- Lideranças do Direito e representantes de mais de 150 organizações se reuniram na Faculdade de Direito da Universidade de São Paulo (USP) em 25 de julho de 2025.
- O ato foi em defesa da soberania nacional, em resposta às tarifas elevadas sobre produtos brasileiros anunciadas pelo presidente dos Estados Unidos, Donald Trump.
- Uma carta pública foi elaborada, criticando intervenções externas e reafirmando a independência do Brasil nas relações internacionais.
- O documento foi lido pela pesquisadora Cida Bento e assinado por um Comitê de Defesa da Soberania Nacional, com a presença de figuras como o ministro do Desenvolvimento Agrário, Paulo Teixeira, e o presidente do Banco Nacional de Desenvolvimento Econômico e Social (BNDES), Aloizio Mercadante.
- Mais de 8 mil assinaturas foram coletadas em apoio à causa, refletindo descontentamento com as relações diplomáticas entre Brasil e Estados Unidos.
Lideranças do Direito e representantes de mais de 150 organizações da sociedade civil se reuniram nesta sexta-feira, 25, na Faculdade de Direito da USP, em São Paulo, para um ato em defesa da soberania nacional. O evento foi uma resposta às recentes ameaças do presidente dos Estados Unidos, Donald Trump, que anunciou tarifas elevadas sobre produtos brasileiros.
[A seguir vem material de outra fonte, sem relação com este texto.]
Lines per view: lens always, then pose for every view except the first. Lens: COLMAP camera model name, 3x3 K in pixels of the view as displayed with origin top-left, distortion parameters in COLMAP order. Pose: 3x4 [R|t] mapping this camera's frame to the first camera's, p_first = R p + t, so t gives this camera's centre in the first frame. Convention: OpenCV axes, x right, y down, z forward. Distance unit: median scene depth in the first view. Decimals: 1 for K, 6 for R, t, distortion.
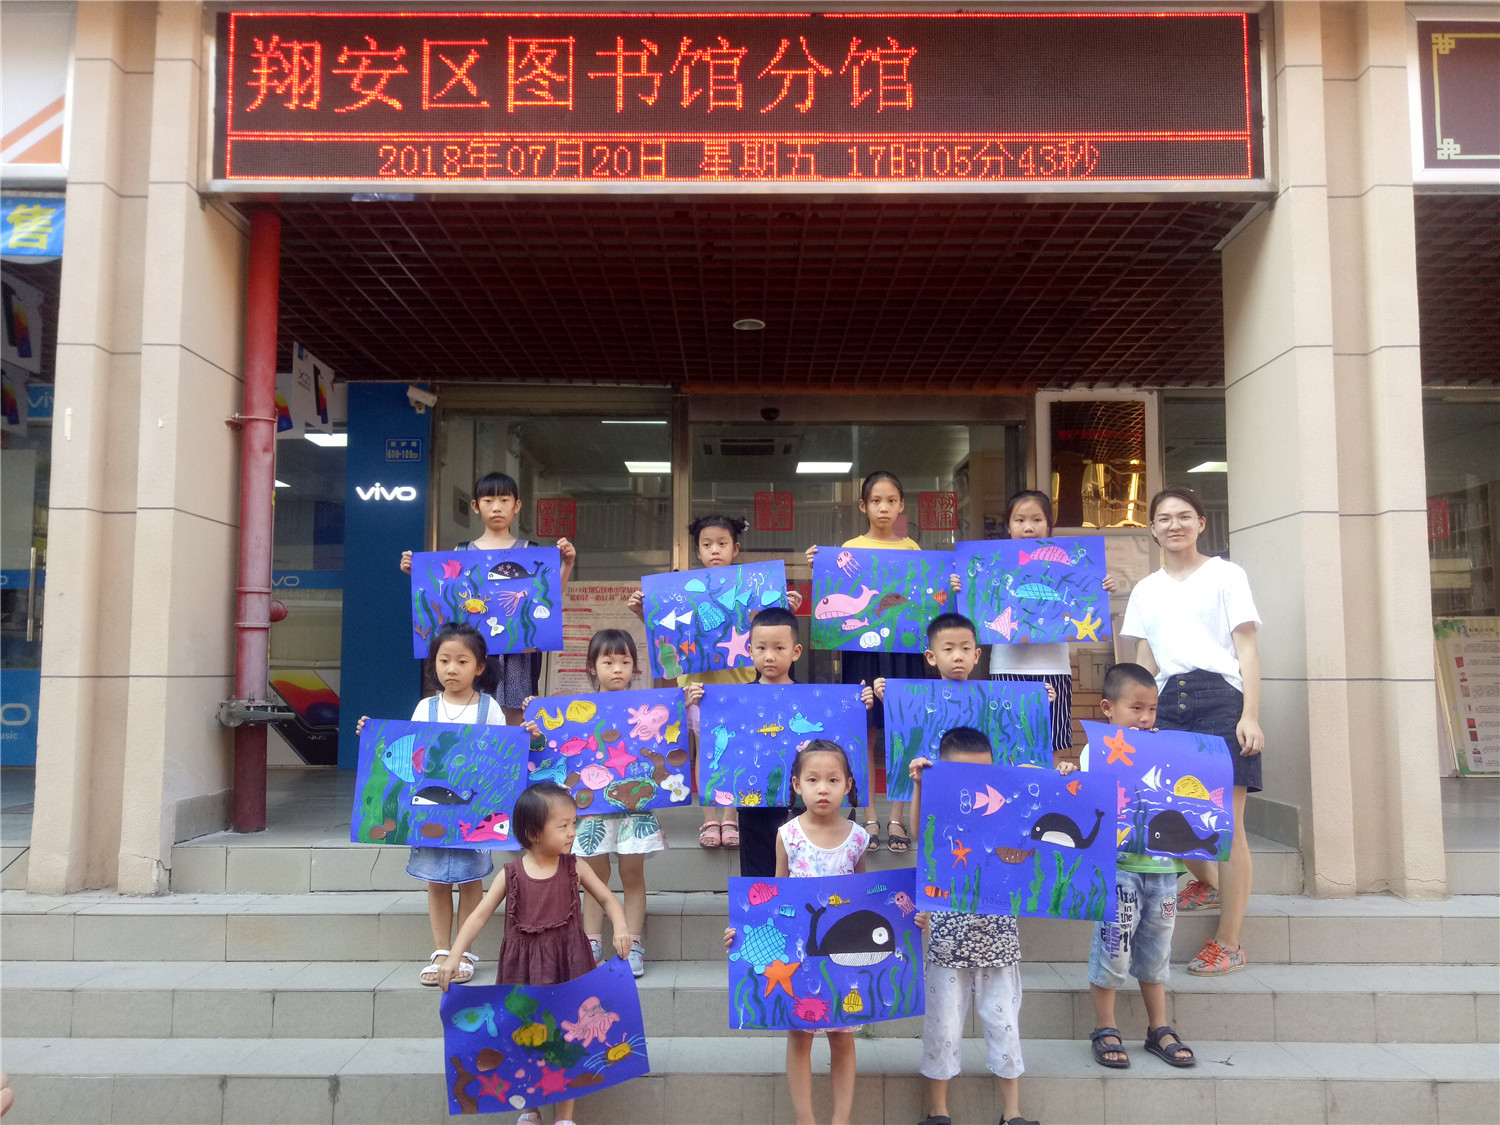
lens RADIAL K [[1176.5, 0, 748.8], [0, 1176.5, 582.8], [0, 0, 1]] dist [0.030252, -0.026798]
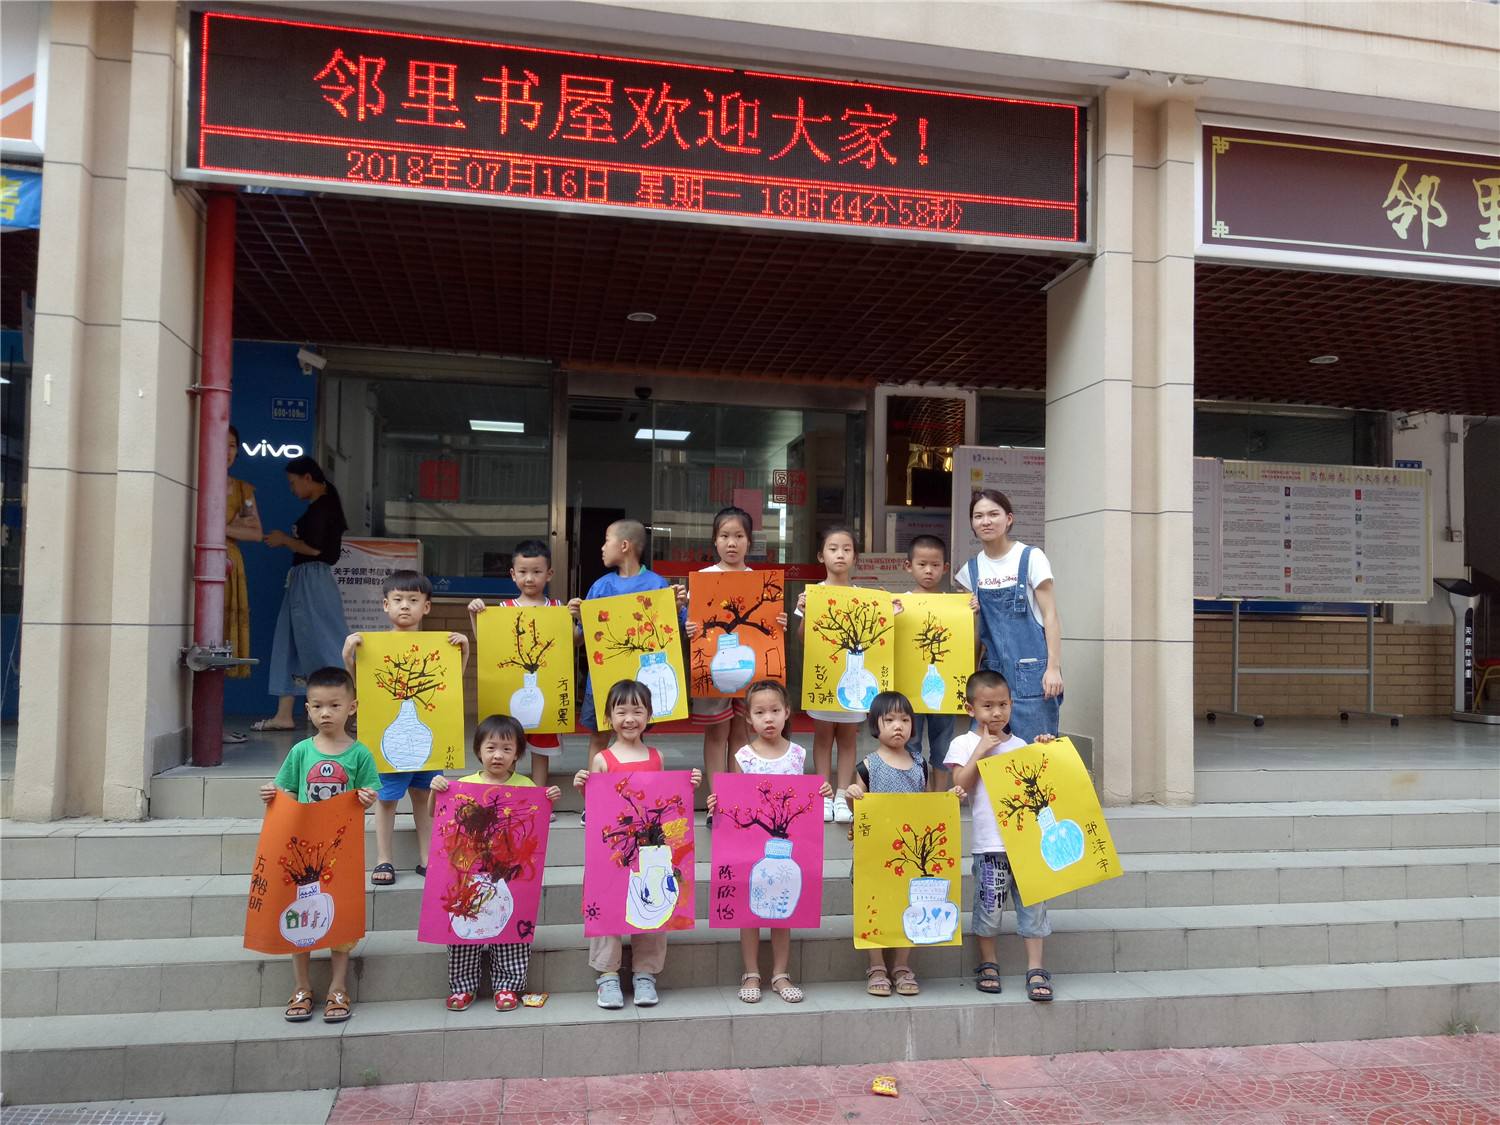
lens RADIAL K [[1158.3, 0, 767.8], [0, 1158.3, 591.3], [0, 0, 1]] dist [0.028450, -0.009514]
pose [[0.981467, 0.019823, 0.190601, -0.124101], [-0.028688, 0.998625, 0.043865, -0.015713], [-0.189470, -0.048520, 0.980687, -0.164575]]
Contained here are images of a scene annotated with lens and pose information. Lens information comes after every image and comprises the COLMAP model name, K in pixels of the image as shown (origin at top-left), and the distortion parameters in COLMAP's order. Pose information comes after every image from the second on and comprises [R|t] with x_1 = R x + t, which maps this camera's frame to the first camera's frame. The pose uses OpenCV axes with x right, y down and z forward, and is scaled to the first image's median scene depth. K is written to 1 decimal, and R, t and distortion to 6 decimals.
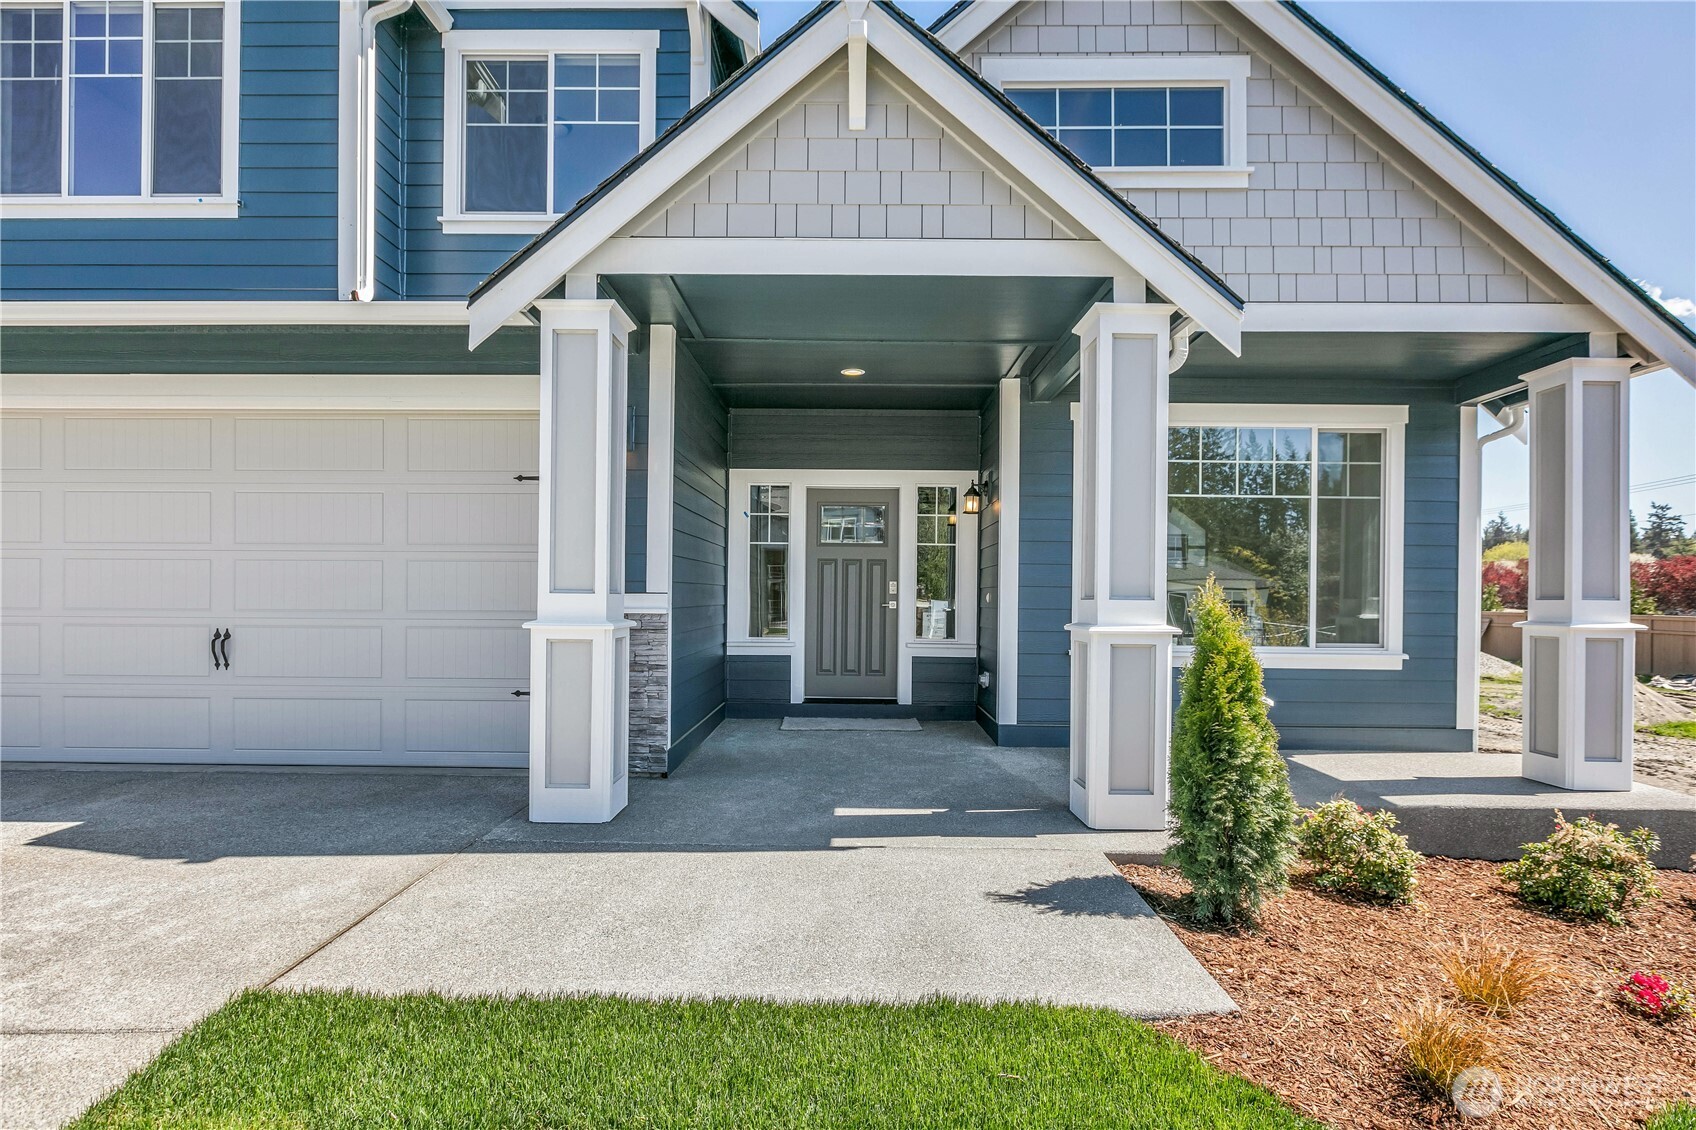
lens RADIAL K [[847.6, 0, 848.0], [0, 847.6, 565.0], [0, 0, 1]] dist [-0.003014, 0.000614]
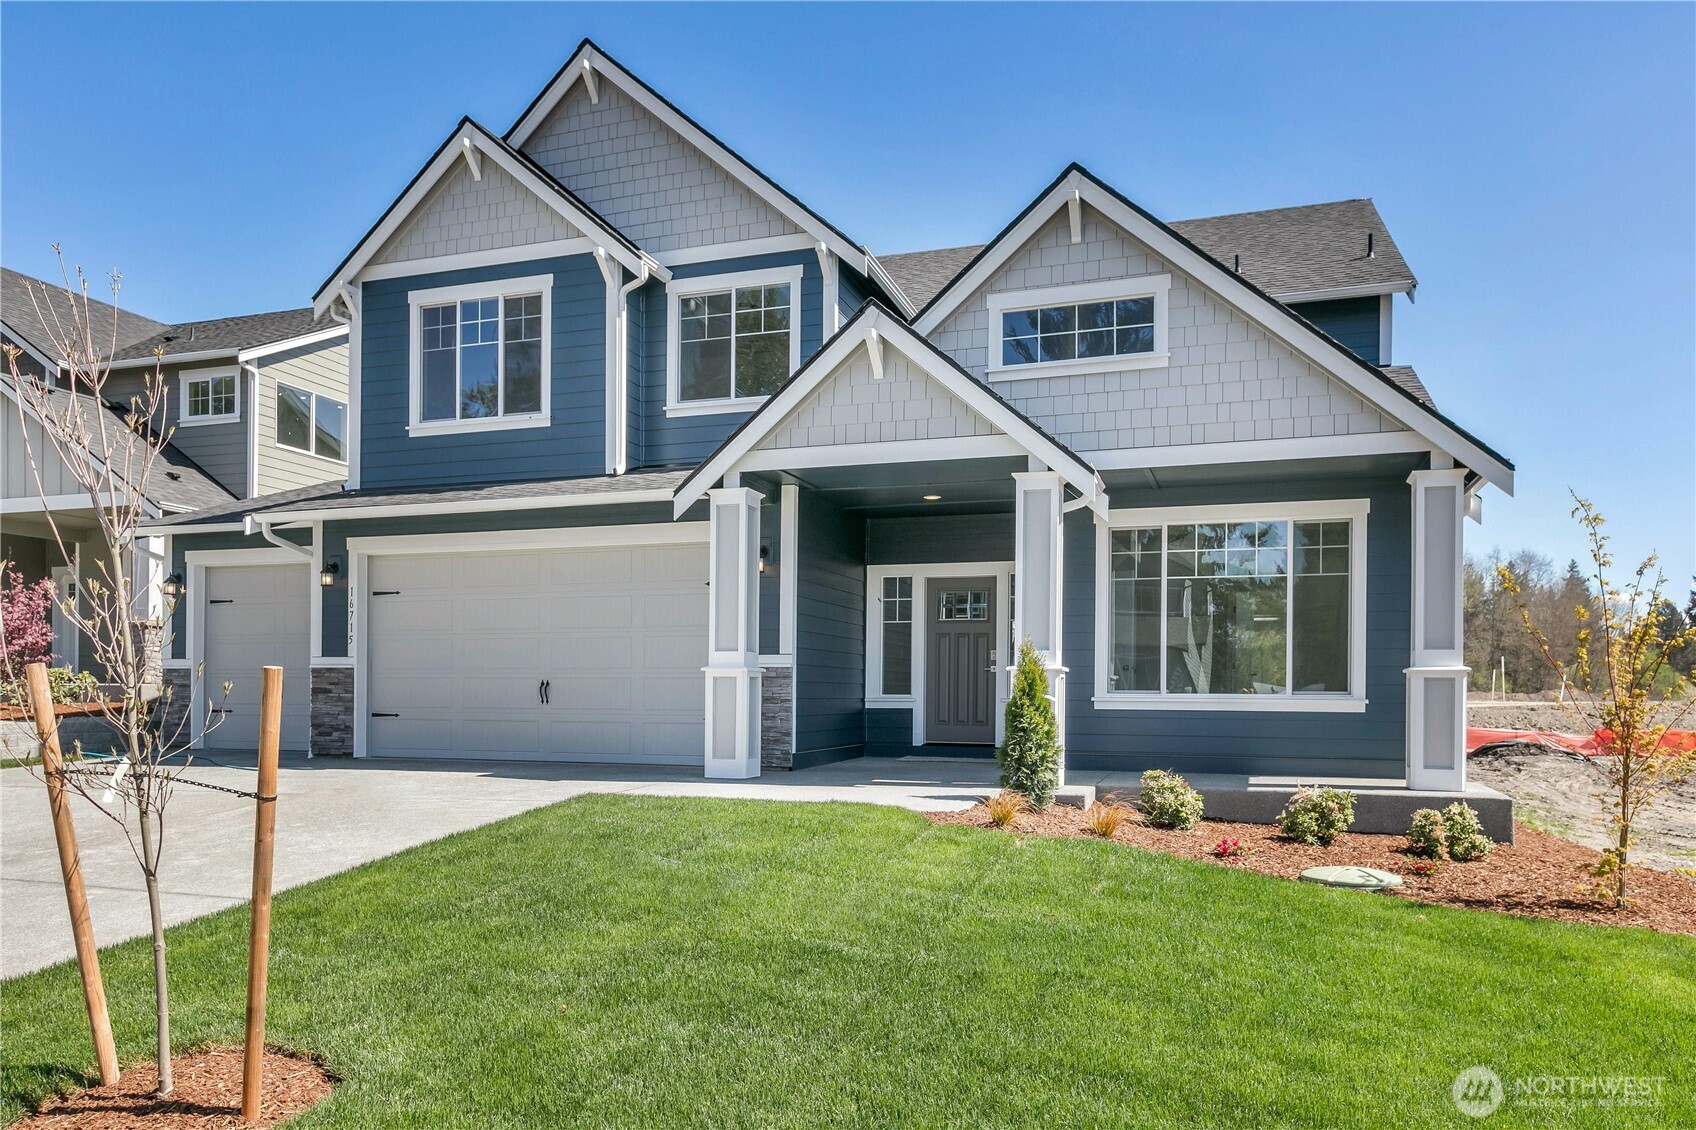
lens RADIAL K [[1282.4, 0, 848.0], [0, 1282.4, 565.0], [0, 0, 1]] dist [-0.001796, -0.000206]
pose [[0.946864, -0.036419, -0.319566, 0.579006], [0.012490, 0.996983, -0.076613, 0.045763], [0.321392, 0.068551, 0.944462, -1.092727]]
A mobilização resultou na elaboração de uma carta pública, lida pela pesquisadora Cida Bento, destacando a importância da independência do Brasil nas relações internacionais. O documento foi assinado por um Comitê de Defesa da Soberania Nacional e criticou as intervenções externas que ameaçam a autonomia do país. Entre os participantes estavam figuras proeminentes como o ministro do Desenvolvimento Agrário, Paulo Teixeira, e o presidente do BNDES, Aloizio Mercadante.
Os signatários da carta enfatizaram que o Brasil orienta suas relações internacionais pelos princípios constitucionais, como a não intervenção e a igualdade entre as nações. “Exigimos o mesmo respeito que dispensamos às demais nações”, afirmaram, repudiando qualquer forma de intimidação que busque subordinar a liberdade do Brasil como nação democrática.
Além disso, a carta abordou as acusações de Trump sobre a suposta perseguição ao ex-presidente Jair Bolsonaro, ressaltando que os processos judiciais no Brasil são conduzidos com base em provas e garantias constitucionais. O evento também contou com a presença de movimentos sociais, como o MST e a CUT, que reforçaram a necessidade de união em defesa da soberania nacional.
Ao final do ato, mais de 8 mil assinaturas foram coletadas em apoio à causa, demonstrando um forte descontentamento com as relações diplomáticas entre Brasil e EUA. A mobilização reflete um crescente sentimento de resistência contra as pressões externas e a defesa da autonomia do país.